__READING TEXT__
*** Begin section ***
IRS closes perceived loop-hole in NOL guidance due to TCJA expensing
Full expensing eliminated from Notice 2003-65 RBIG calculation
TAX ALERT |
Full expensing on both newly constructed as well as pre-existing tangible property pursuant to section 168(k) is a significant benefit to many taxpayers. However, as is often the case with new tax legislation, application of the law can lead to curious results. In this case, the IRS and Treasury felt the impact of full expensing to the section 382 recognized built-in gain provisions of Notice 2003-65 was unintended. As a result, Notice 2018-30 modifies Notice 2003-65 requiring determination of recognized built-in gain (RBIG) or loss (RBIL) without regard to section 168(k) for ownership changes occurring after May 8, 2018. Note that ownership changes occurring prior to May 8, 2018 would generally be able to rely upon unmodified Notice 2003-65.
Section 382 Limitation
If an ownership change occurs, the amount of the loss corporation's pre-change losses, credits and in some cases future deductions that may offset taxable income for a post-change tax year cannot exceed the section 382 limitation for such year. The annual section 382 limitation equals the value of the stock of the loss corporation immediately before the ownership change multiplied by long-term tax-exempt rate with appropriate adjustments as necessary under the applicable code and regulations.
In addition to the general annual limitation defined within section 382(b)(1), the annual limitation may be increased if the loss corporation is a net unrealized built-in gain (NUBIG) corporation.1 However, if the loss corporation is a net unrecognized built-in loss (NUBIL) corporation, certain post-change losses and deductions may become subject to the annual limitation.2
A loss corporation has a NUBIG if the excess of the fair market value of its assets immediately before an ownership change over those assets’ aggregate adjusted basis exceeds a threshold amount of the lesser of $10 million or 15 percent of the fair market value of the corporation’s assets on the change date.3 Conversely, a loss corporation has a NUBIL if the excess of the aggregate adjusted basis of its assets over such assets’ fair market value exceeds the threshold.
*** End section ***
__TASK LIST__
**A.** Reproduce the stretch of the tax alert from "In addition to" through "exceeds the threshold.".
**B.** Summarize the tax alert in two sentences.
**C.** Continue the tax alert on the section 382 limitation from the point where it stops.
The items that come after this tax alert have nothing to do with it.

__AVAILABLE DATA__
*** Begin section ***
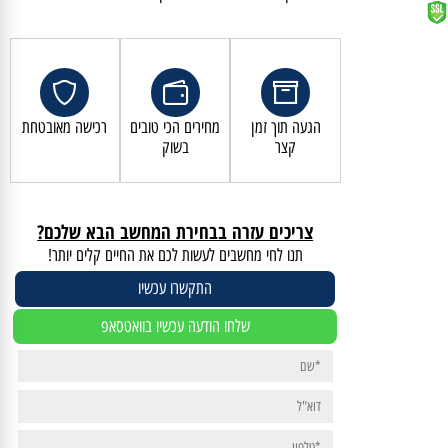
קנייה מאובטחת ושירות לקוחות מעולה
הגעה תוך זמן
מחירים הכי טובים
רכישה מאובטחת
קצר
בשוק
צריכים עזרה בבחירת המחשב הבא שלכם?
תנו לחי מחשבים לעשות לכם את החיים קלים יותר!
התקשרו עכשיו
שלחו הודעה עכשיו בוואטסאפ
*** End section ***
*** Begin section ***
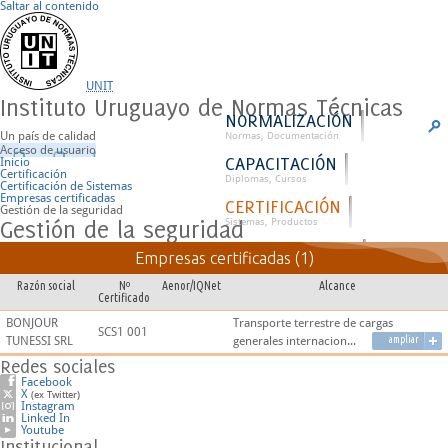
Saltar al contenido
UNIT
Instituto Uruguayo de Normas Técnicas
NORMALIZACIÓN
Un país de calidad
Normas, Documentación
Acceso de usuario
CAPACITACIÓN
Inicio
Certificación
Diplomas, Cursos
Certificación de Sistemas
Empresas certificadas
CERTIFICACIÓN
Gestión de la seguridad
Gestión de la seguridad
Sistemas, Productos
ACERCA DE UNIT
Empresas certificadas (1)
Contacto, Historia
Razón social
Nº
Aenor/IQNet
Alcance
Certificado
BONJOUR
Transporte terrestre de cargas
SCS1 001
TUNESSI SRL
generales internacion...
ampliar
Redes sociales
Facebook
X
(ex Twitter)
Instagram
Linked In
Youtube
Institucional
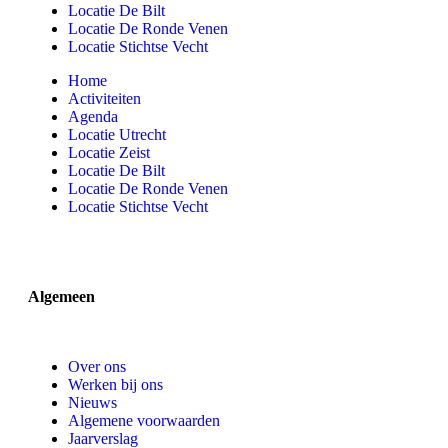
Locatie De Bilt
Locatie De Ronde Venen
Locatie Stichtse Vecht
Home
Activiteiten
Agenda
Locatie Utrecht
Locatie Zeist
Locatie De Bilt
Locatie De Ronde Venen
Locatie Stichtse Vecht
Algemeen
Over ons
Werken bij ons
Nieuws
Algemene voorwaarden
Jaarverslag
*** End section ***
__EXERCISE RESULTS__
**A.**
In addition to the general annual limitation defined within section 382(b)(1), the annual limitation may be increased if the loss corporation is a net unrealized built-in gain (NUBIG) corporation.1 However, if the loss corporation is a net unrecognized built-in loss (NUBIL) corporation, certain post-change losses and deductions may become subject to the annual limitation.2
A loss corporation has a NUBIG if the excess of the fair market value of its assets immediately before an ownership change over those assets’ aggregate adjusted basis exceeds a threshold amount of the lesser of $10 million or 15 percent of the fair market value of the corporation’s assets on the change date.3 Conversely, a loss corporation has a NUBIL if the excess of the aggregate adjusted basis of its assets over such assets’ fair market value exceeds the threshold.

**B.** Notice 2018-30 modifies Notice 2003-65 so that, for ownership changes occurring after May 8, 2018, recognized built-in gain or loss must be determined without regard to section 168(k) full expensing, an effect the IRS and Treasury considered unintended. Under section 382, a loss corporation's use of pre-change losses after an ownership change is capped by an annual limitation, which may be increased for a corporation with a net unrealized built-in gain or extended to certain post-change losses for one with a net unrecognized built-in loss.

**C.**
If the loss corporation has a NUBIG, the annual limitation is increased by the built-in gain recognized in the tax year to the extent that the recognition of the built-in gain occurs within the recognition period and does not exceed the NUBIG reduced by prior recognition of built-in gains.4If the loss corporation has a NUBIL, “the recognized built-in loss for any recognition period taxable year shall be subject to limitation under section 382 in the same manner as if such loss were a pre-change loss,” limited to the loss corporation’s NUBIL reduced by prior recognition of built-in losses.5
In Notice 2003-65, the IRS provided that a loss corporation may use one of two approaches to calculate built-in gains or losses, one based on section 338 and one based on section 1374.6 These methods are considered safe harbors and are not the exclusive means of identifying built-in items for the purpose of section 382(h).
For a loss corporation with a NUBIG, the section 338 approach treats certain built-in gain assets of the loss corporation as generating recognized built-in gain (RBIG) even if such assets are not disposed of during the recognition period. The section 338 approach assumes that, for any taxable year, an asset that had a built-in gain on the change date generates income equal to the cost recovery deduction that would have been allowed for such asset under the applicable Code section if an election under section 338 had been made with respect to a hypothetical asset acquisition. Therefore, with respect to an asset that had a built-in gain on the change date, the section 338 approach treats as RBIG an amount equal to the excess of the cost recovery deduction that would have been allowable with respect to such asset had an election under section 338 been made for the hypothetical purchase over the loss corporation's actual allowable cost recovery deduction. The cost recovery deduction that would have been allowed to the loss corporation had an election under section 338 been made with respect to the hypothetical purchase is based on the asset's fair market value on the change date and a cost recovery period that begins on the change date. The excess amount is RBIG, regardless of the loss corporation's gross income in any particular taxable year during the recognition period.
It is here in the application of the cost recovery approach that the changes made to section 168(k) provided the ‘unintended’ consequence. The changes made to section 168(k) removed the original use requirement from the definition of qualified property, thereby extending 100 percent bonus depreciation to acquired property placed in service by the taxpayer that may have been used by the prior owner. Thus, when calculating the cost recovery deduction that would have been allowed to the loss corporation had an election under section 338 been made, section 168(k) seemingly provided for immediate expensing of qualified property. In turn, the loss company would be treated as recognizing RBIG in an amount equal to the fair market value of its qualified property over its current year actual depreciation.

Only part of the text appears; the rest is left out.